The source code and instructions for running CCB can be found on the CCB github page.
For cluster execution of the workflow, the snakemake slurm executor plugin needs to be installed with pip install snakemake-executor-plugin-slurm. If the slurm plugin is not installed, the -e flag needs to be specified for the snakemake commands listed below.
The specifics for cluster execution should be defined in the workflow profile configuration file. An example workflow profile for slurm is provided here. To use the example profile, adjust the snakemake command line parameters to your needs. Importantly, a cluster account is specified in the example profile as an environment variable. To set the account name as an environment variable run export ACCOUNT_NAME=<your_account_name> or modify the profile config file to include your account name directly.

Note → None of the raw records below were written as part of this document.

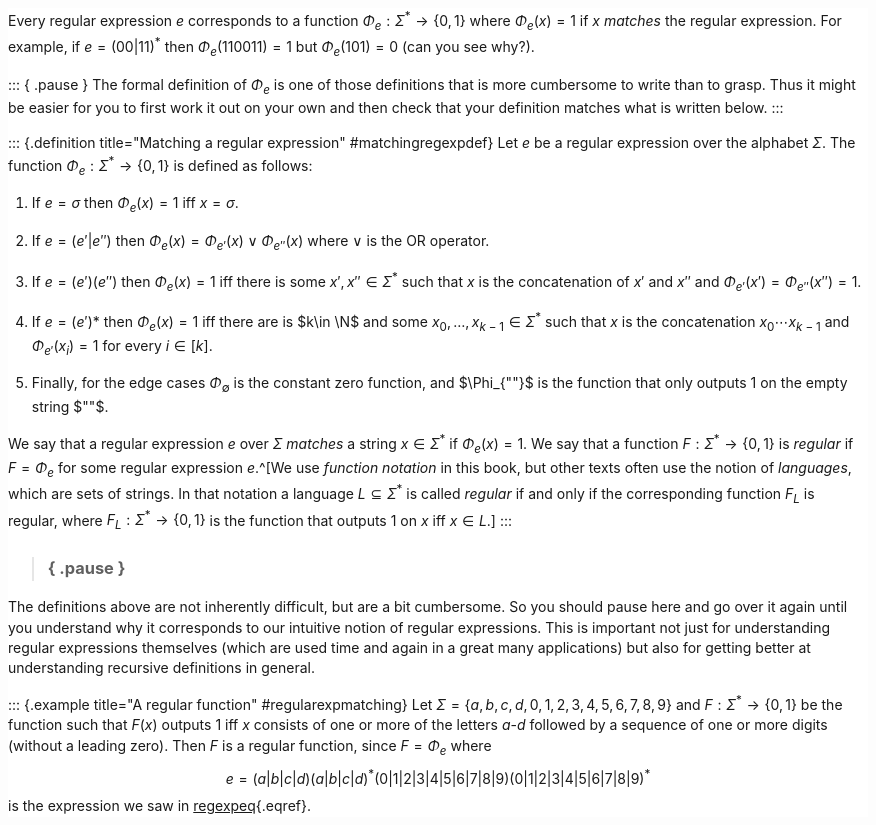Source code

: 

Every regular expression $e$ corresponds to a function $\Phi_{e}:\Sigma^* \rightarrow \{0,1\}$ where  $\Phi_{e}(x)=1$ if $x$ _matches_ the regular expression.
For example, if $e = (00|11)^*$ then $\Phi_e(110011)=1$ but $\Phi_e(101)=0$ (can you see why?).


::: { .pause }
The formal definition of $\Phi_{e}$ is one of those definitions that is more cumbersome to write than to grasp. Thus it might be easier for you to first work it out on your own and then check that your definition matches what is written below.
:::

::: {.definition title="Matching a regular expression" #matchingregexpdef}
Let $e$ be a regular expression over the alphabet $\Sigma$.
The function $\Phi_{e}:\Sigma^* \rightarrow \{0,1\}$ is defined as follows:

1. If $e = \sigma$ then $\Phi_{e}(x)=1$ iff $x=\sigma$.

2. If $e = (e' | e'')$ then $\Phi_{e}(x) = \Phi_{e'}(x) \vee \Phi_{e''}(x)$ where $\vee$ is the OR operator.

3. If $e = (e')(e'')$ then $\Phi_{e}(x) = 1$ iff there is some $x',x'' \in \Sigma^*$ such that $x$ is the concatenation of $x'$ and $x''$ and $\Phi_{e'}(x')=\Phi_{e''}(x'')=1$.

4. If $e= (e')*$ then $\Phi_{e}(x)=1$ iff there are is $k\in \N$ and some $x_0,\ldots,x_{k-1} \in \Sigma^*$ such that $x$ is the concatenation $x_0 \cdots x_{k-1}$ and $\Phi_{e'}(x_i)=1$ for every $i\in [k]$.

5. Finally, for the edge cases $\Phi_{\emptyset}$ is the constant zero function, and $\Phi_{""}$ is the function that only outputs $1$ on the empty string $""$.

We say that a regular expression  $e$ over $\Sigma$ _matches_ a string $x \in \Sigma^*$  if $\Phi_{e}(x)=1$.
We say that a function $F:\Sigma^* \rightarrow \{0,1\}$ is _regular_ if $F=\Phi_{e}$ for some regular expression $e$.^[We use _function notation_ in this book, but  other texts often use the notion of _languages_, which are sets of strings. In that notation a language $L \subseteq \Sigma^*$  is called _regular_ if and only if the corresponding function $F_L$ is regular, where $F_L:\Sigma^* \rightarrow \{0,1\}$ is the function that outputs $1$ on $x$ iff $x\in L$.]
:::


> ### { .pause }
The definitions above are not inherently difficult, but are a bit cumbersome. So you should pause here and go over it again   until you understand why it corresponds to our intuitive notion of regular expressions.
This is important not just for understanding regular expressions themselves (which are used time and again in a great many applications) but also for getting better at understanding recursive definitions in general.


::: {.example title="A regular function" #regularexpmatching}
Let $\Sigma=\{ a,b,c,d,0,1,2,3,4,5,6,7,8,9 \}$ and $F:\Sigma^* \rightarrow \{0,1\}$ be the function such that  $F(x)$ outputs $1$ iff $x$ consists of one or more of the letters $a$-$d$ followed by a sequence of one or more digits (without a leading zero).
Then $F$ is a regular function, since $F=\Phi_e$ where
$$e = (a|b|c|d)(a|b|c|d)^*(0|1|2|3|4|5|6|7|8|9)(0|1|2|3|4|5|6|7|8|9)^*$$
is the expression we saw in [regexpeq](){.eqref}.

After you have activated the conda environment with snakemake, installed the slurm executor plugin and set the account name as an environment variable, you can test the workflow remote execution by performing a dry-run:
snakemake -n
To run the workflow for a new data set, use the --directory flag that specifies the path to the directory where the pipeline will be executed. The target directory needs to include a config folder with config.yaml and samples.tsv files, which specify the CCB parameters and sample files that will be used during execution. You can execute the workflow with:
snakemake --directory "path/to/new/directory/"
The workflow profile that specifies the details for the cluster execution will be still automatically detected from the pipeline directory (workflow/profiles/default/config.yaml) even when the execution directory is changed. If you want to specify a new cluster execution profile as well, use the --workflow-profile flag:
snakemake --workflow-profile "path/to/workflow_profile/config.yaml"
For further options for local, cluster and cloud execution, see the snakemake docs.